*Consegna dell'esercizio*: Nella testimonianza sull'ospedale “Sant'Elia” si parla di una politica di tagli. Elenchi tutti gli ambiti colpiti da tali tagli, come li nomina la testimonianza.

*Brano estratto*:
--------

Pubblicato il: 14/04/2016 alle 10:17
Dalla nostra lettrice Lea Romano riceviamo e pubblichiamo una testimonianza sull'assistenza ricevuta all'ospedale “Sant'Elia” di Caltanissetta:
Spett.le Redazione,
le considerazioni che seguono vogliono essere soltanto la testimonianza di chi, avendolo constatato personalmente, desidera raccontare come anche nel nostro tanto (ingiustamente) bistratto Meridione, nella nostra Sicilia dalle mille contraddizioni, vi siano spazi concreti nei quali la professionalità, il rigore scientifico e – soprattutto – una straordinaria dose di umanità, si mescolano riuscendo a far sì che l’assistenza e le cure prestate rappresentino un solido punto di ancoraggio al quale aggrapparsi nelle circostanze più difficili che la vita talvolta propone.
Il mio desiderio è, dunque, non solo di ringraziare chi si è preso cura di me all’ospedale “S. Elia” di Caltanissetta ma, soprattutto, di invitare chi di dovere a riflettere sulla necessità che ovunque in Italia – e, purtroppo, in special modo nella nostra Terra – ci sia bisogno di buona sanità e di strutture all’altezza. Tutti obiettivi che non possono essere raggiunti se invece quotidianamente – come è sotto gli occhi di tutti – medici e personale sanitario in genere si devono misurare con una politica di “comodi” (ma quanto mai penalizzanti) tagli al personale, alle strutture, agli investimenti, alla ricerca, solo perché non si riesce ad incidere (e in alcuni casi non ci vorrebbe certo un bisturi ma un machete…) su sprechi, gestioni inadeguate quando non peggio ancora.
A causa di un incidente stradale verificatosi due mesi fa e che ha avuto per me conseguenze estremamente serie, sono stata costretta ad una lunga degenza all’ospedale “S. Elia”. Ho così avuto modo di verificare personalmente e giornalmente come si tratti di una “macchina” straordinaria: nelle divisioni di rianimazione, chirurgia ed ortopedia – quelle cioè che, negli ultimi due mesi, ho dovuto “frequentare” in maniera più assidua – medici, infermieri e ausiliari rendono al meglio quel concetto di “gioco di squadra” che alla fine fa la differenza e che rappresenta il valore aggiunto dello stesso concetto di cura. Credetemi: non è poco. Specie in tempi nei quali le cronache sono piene di vicende dolorose, drammatiche, che la quotidianità ci ha insegnato ad etichettare -magari non senza qualche grossolana generalizzazione – come episodi di “malasanità”. Ho avuto modo di vedere, specialmente in chirurgia dove si è sviluppata la gran parte della mia degenza, come tutto il personale, anche all’occorrenza andando ben oltre i confini del proprio ruolo e delle proprie strettissime competenze, si prodighi per trovarsi puntualmente al fianco del degente. Uno straordinario impegno personale che, ripeto, mi è sembrato chiaramente andare ben oltre il “dovere” di ufficio onorando al meglio e riempiendolo di contenuti concreti quel giuramento di Ippocrate fatto ad inizio carriera.
A tutti i medici, infermieri e ausiliari mi sento di dire, dal profondo del cuore, grazie per lo scrupolo, il puntiglio e l’umanità che mettono nella loro azione quotidiana.

--------

*Dati forniti*:
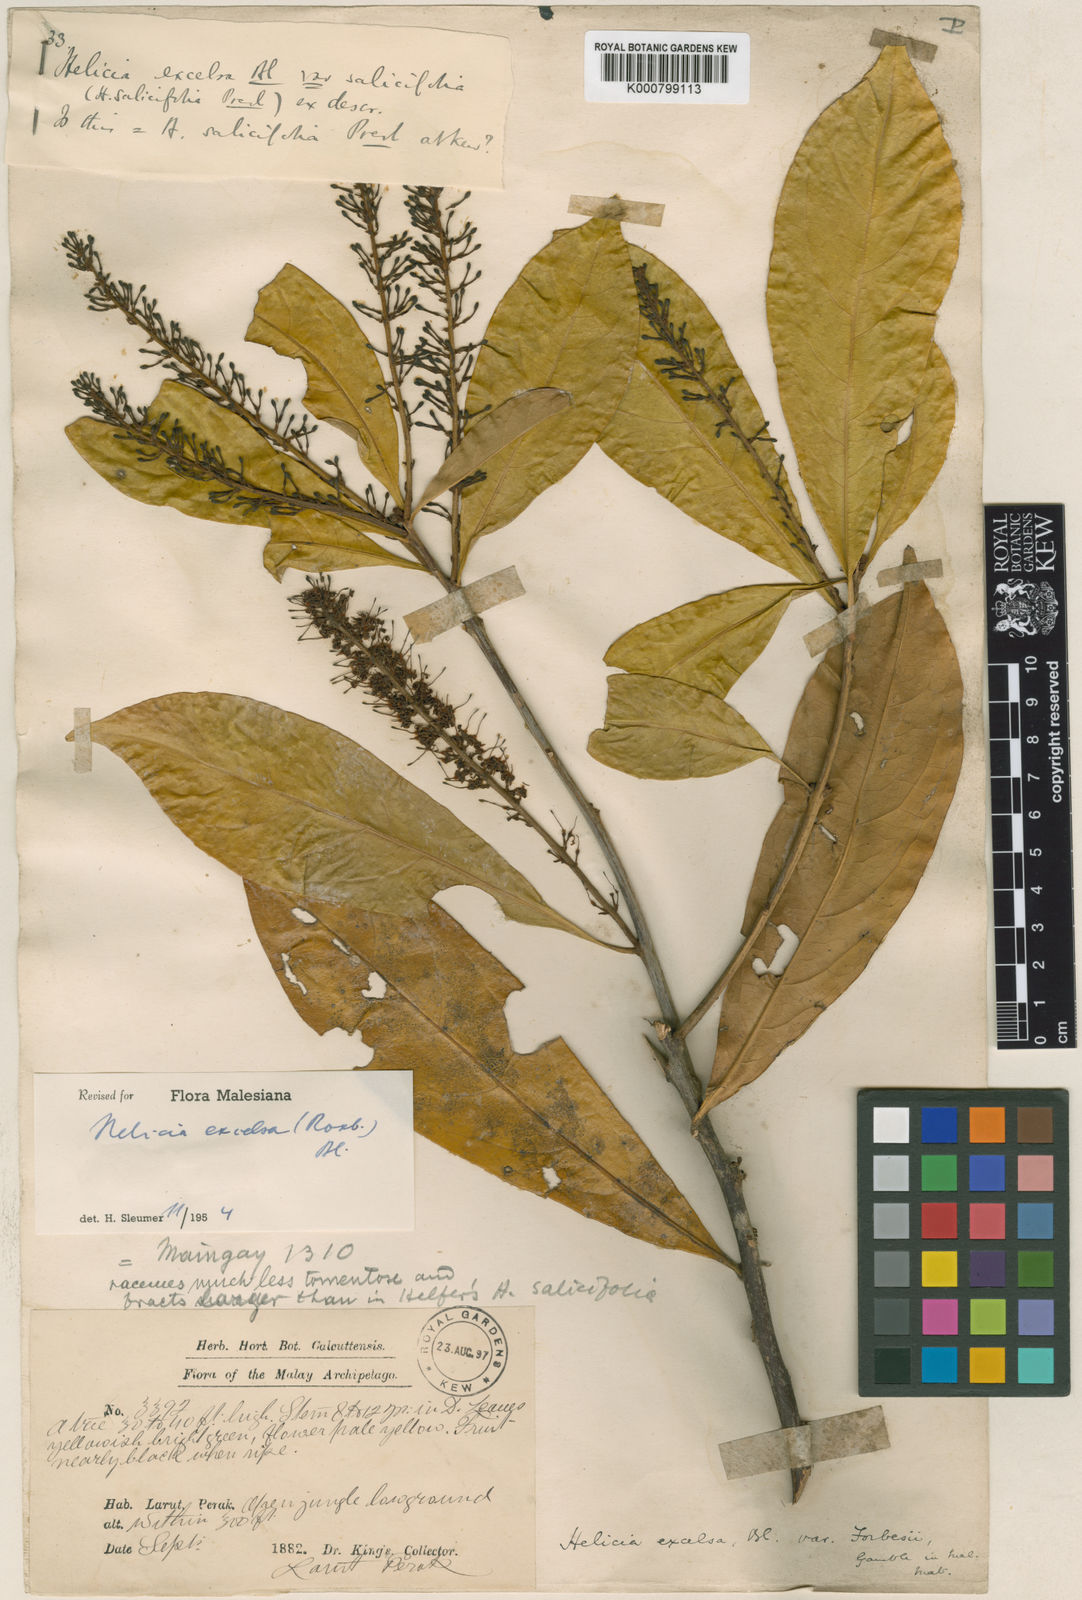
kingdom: Plantae
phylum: Tracheophyta
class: Magnoliopsida
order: Proteales
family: Proteaceae
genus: Helicia
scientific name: Helicia excelsa
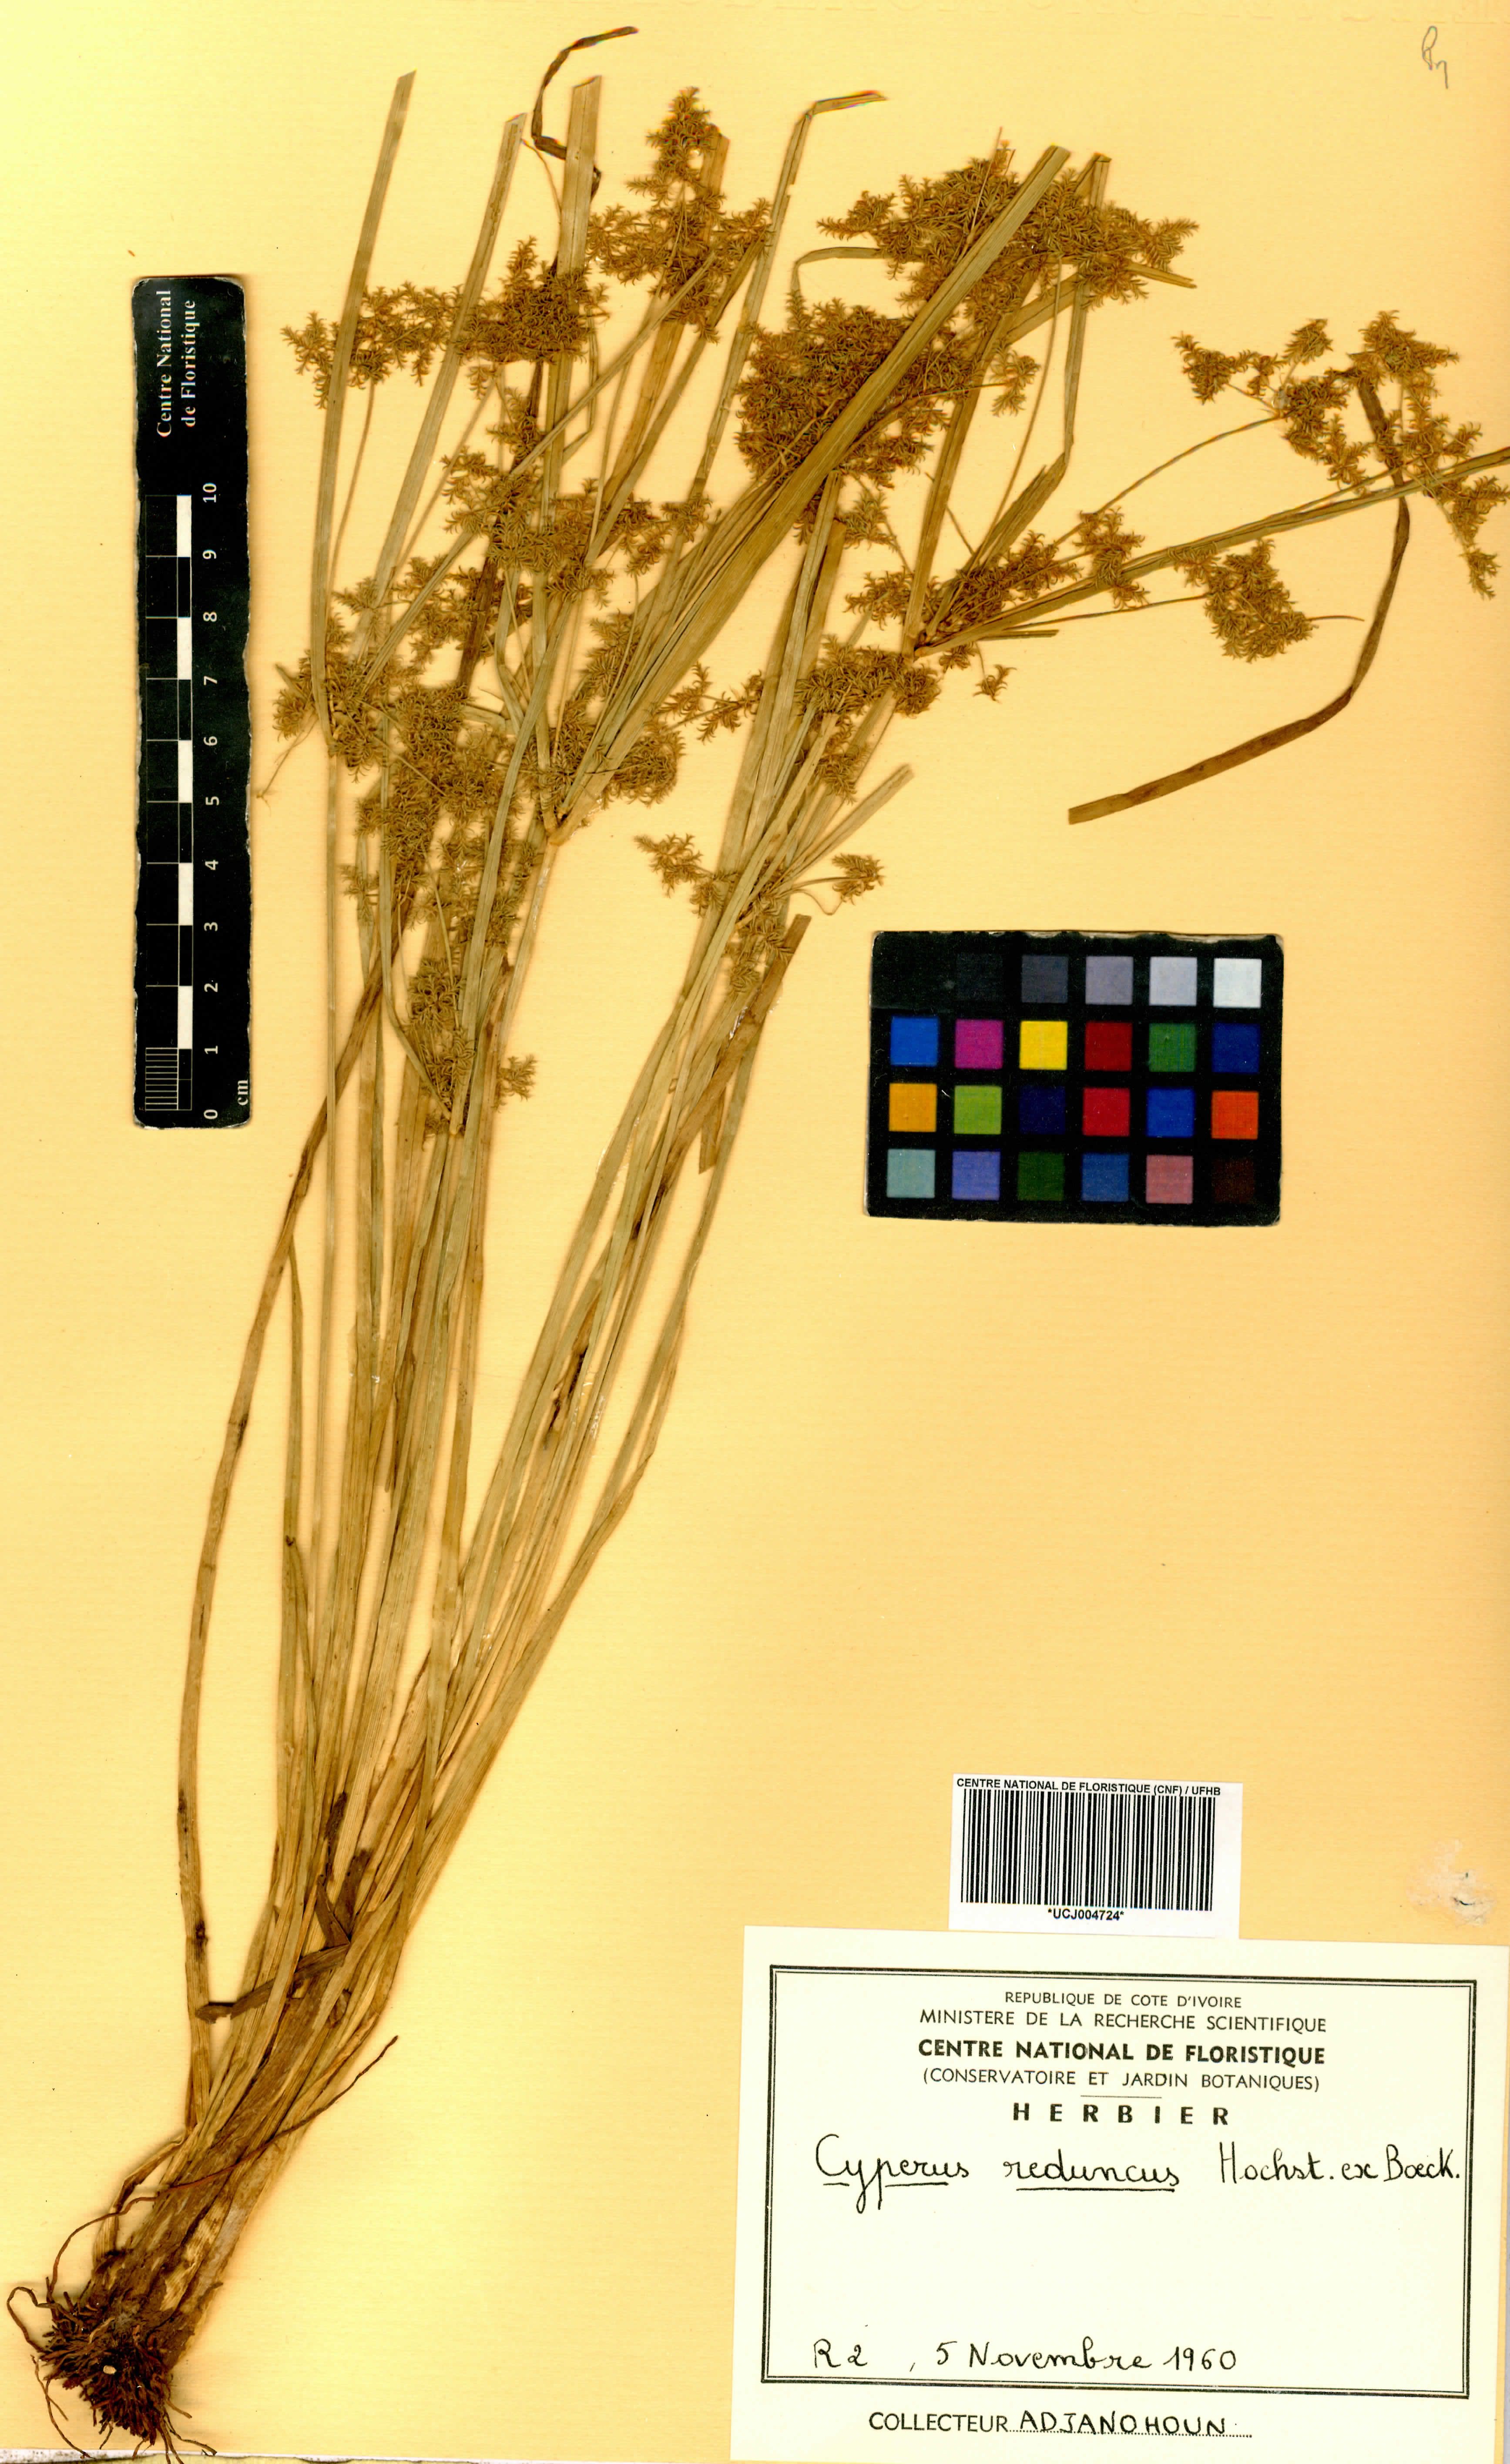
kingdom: Plantae
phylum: Tracheophyta
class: Liliopsida
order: Poales
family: Cyperaceae
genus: Cyperus
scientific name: Cyperus reduncus
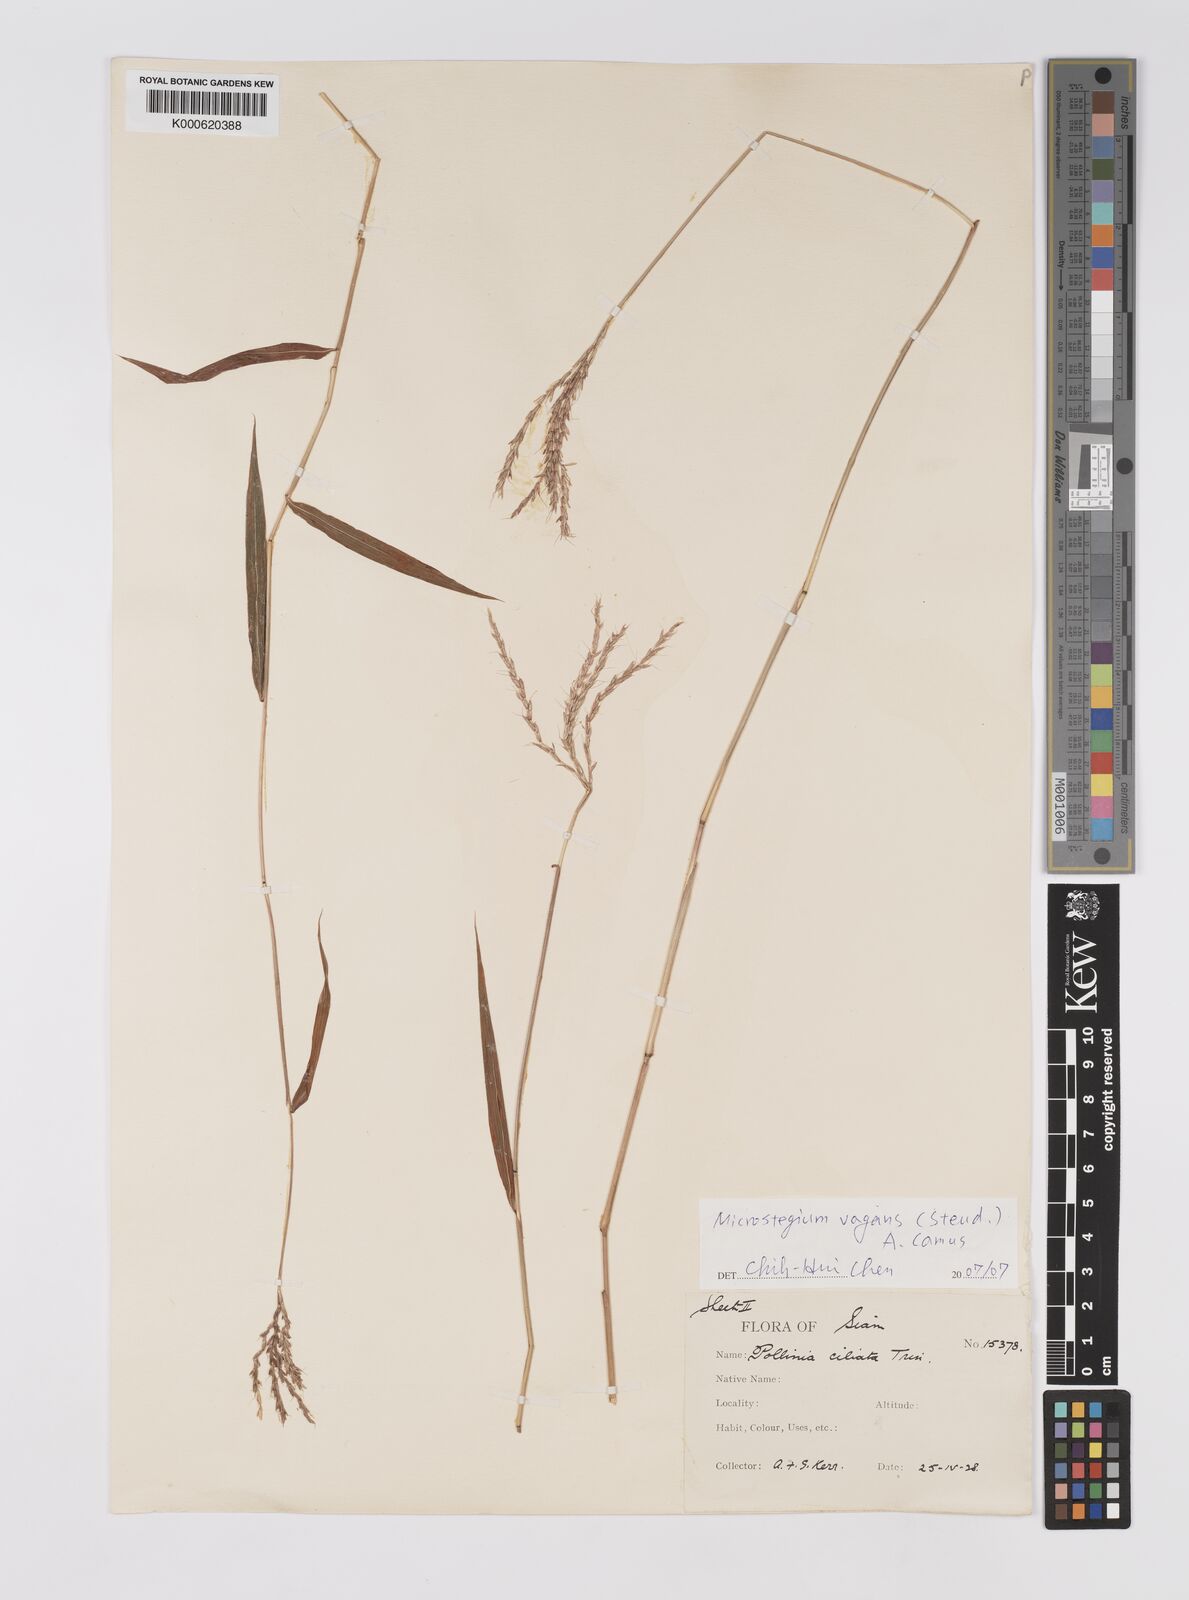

--------

*Soluzione svolta*: Il personale, le strutture, gli investimenti, la ricerca.